PKA, the Danish labour-market pensions provider, has won two pension contracts from rival Velliv.

PKA has traditionally run funds for public sector health and social care workers but its has this month been awarded contracts to provide pensions for the shop workers of opticians chain Synoptik and leather goods retailer Neye, the DKK300bn (€40m) company confirmed.

Velliv – formerly Nordea Life & Pension Denmark – has lost the shop workers portions of its pension provision contracts with the two companies, but will still be providing pension services for office employees, a Velliv spokesman said.

Tomas Frydenberg, director at PKA, told IPE the new business contracts represented some of the first company contracts PKA had won.
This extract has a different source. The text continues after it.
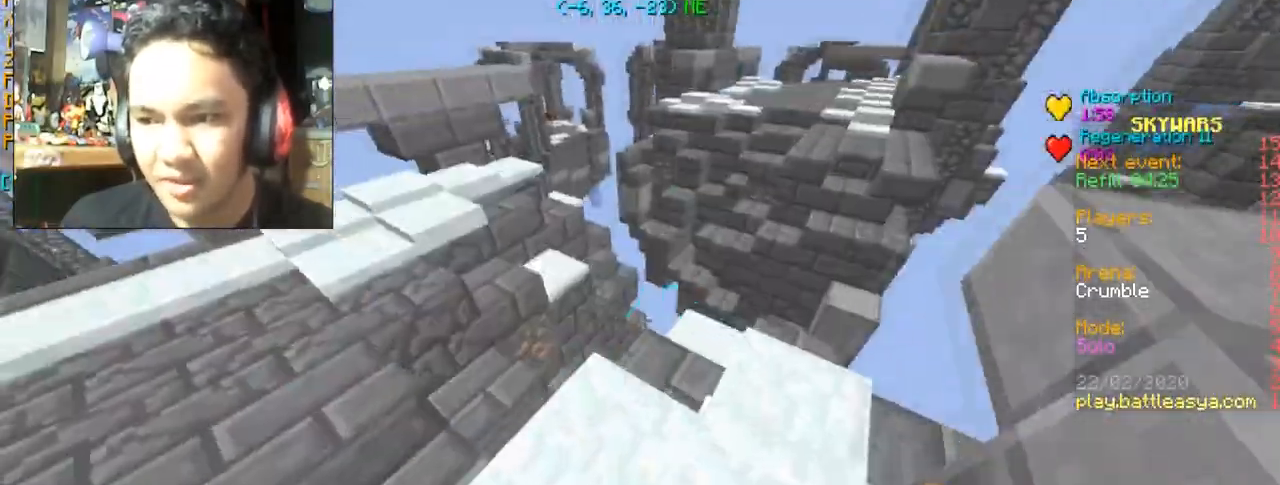
{"keys": ["a", "w"], "mouse": [], "events": [[300, "space", "down"], [467, "space", "up"]]}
“This is very new among Danish labour-market pension funds. The only ones to have entered this segment are PKA and Sampension,” he said.
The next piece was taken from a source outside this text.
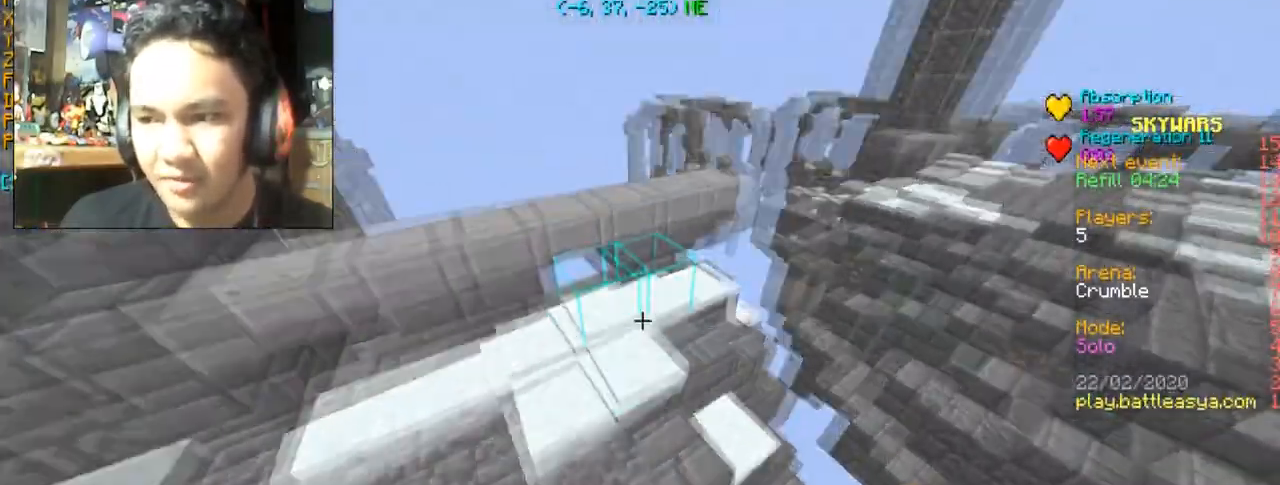
{"keys": ["w"], "mouse": [], "events": [[500, "a", "up"]]}
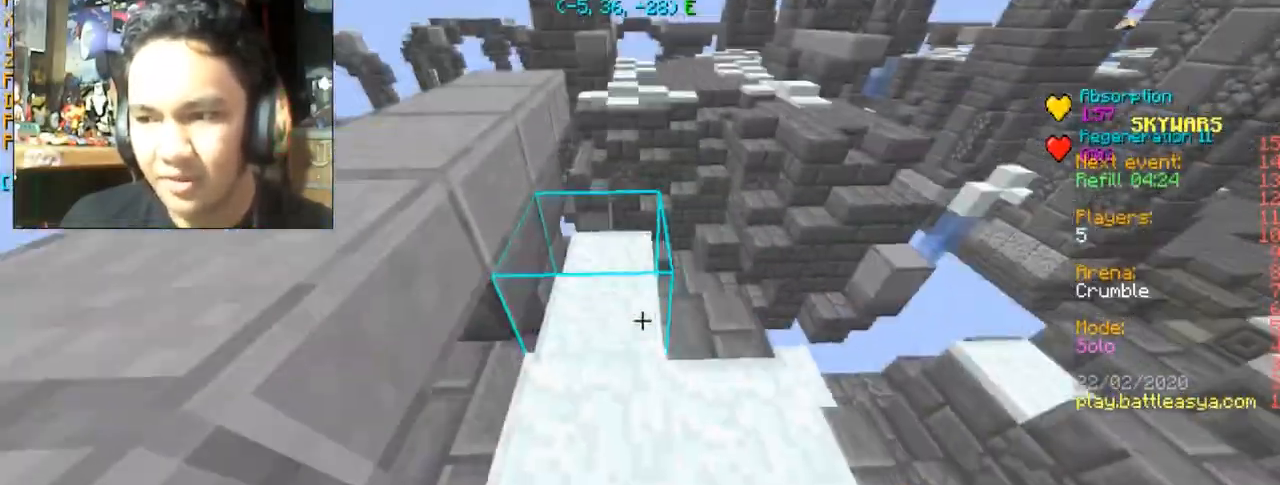
{"keys": ["w"], "mouse": [], "events": []}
He added that PKA’s product was tailored for low- and middle-income groups both in terms of the pension and insurance elements.

“We are very pleased and very proud to have won these contracts because this really proves the product we have created and gone to the market with is competitive,” he said. “It works and the customers want this product for these particular types of members.”
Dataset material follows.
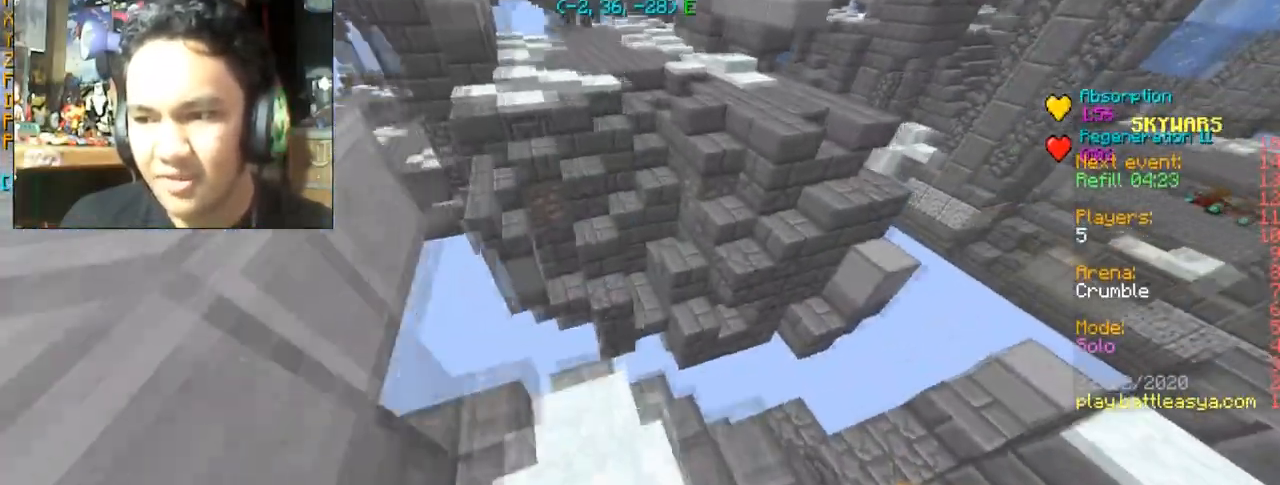
{"keys": ["a", "space", "w"], "mouse": [], "events": [[133, "space", "down"], [500, "a", "down"]]}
PKA had been in the business of labour-market pensions provision for over 50 years, he said. It was now expanding its offering for workers who were not necessarily similar to those of its traditional member base – who mostly work in the health and social care sectors – but who were included in collective labour agreements.

PKA began stepping up its efforts to win pensions business from new areas about four years ago.

Velliv has lost pension other contracts this year, with Sampension taking over certain contracts to provide pension services to members of the Army Constables and Corporals Association (HKKF) from Velliv and Nordea.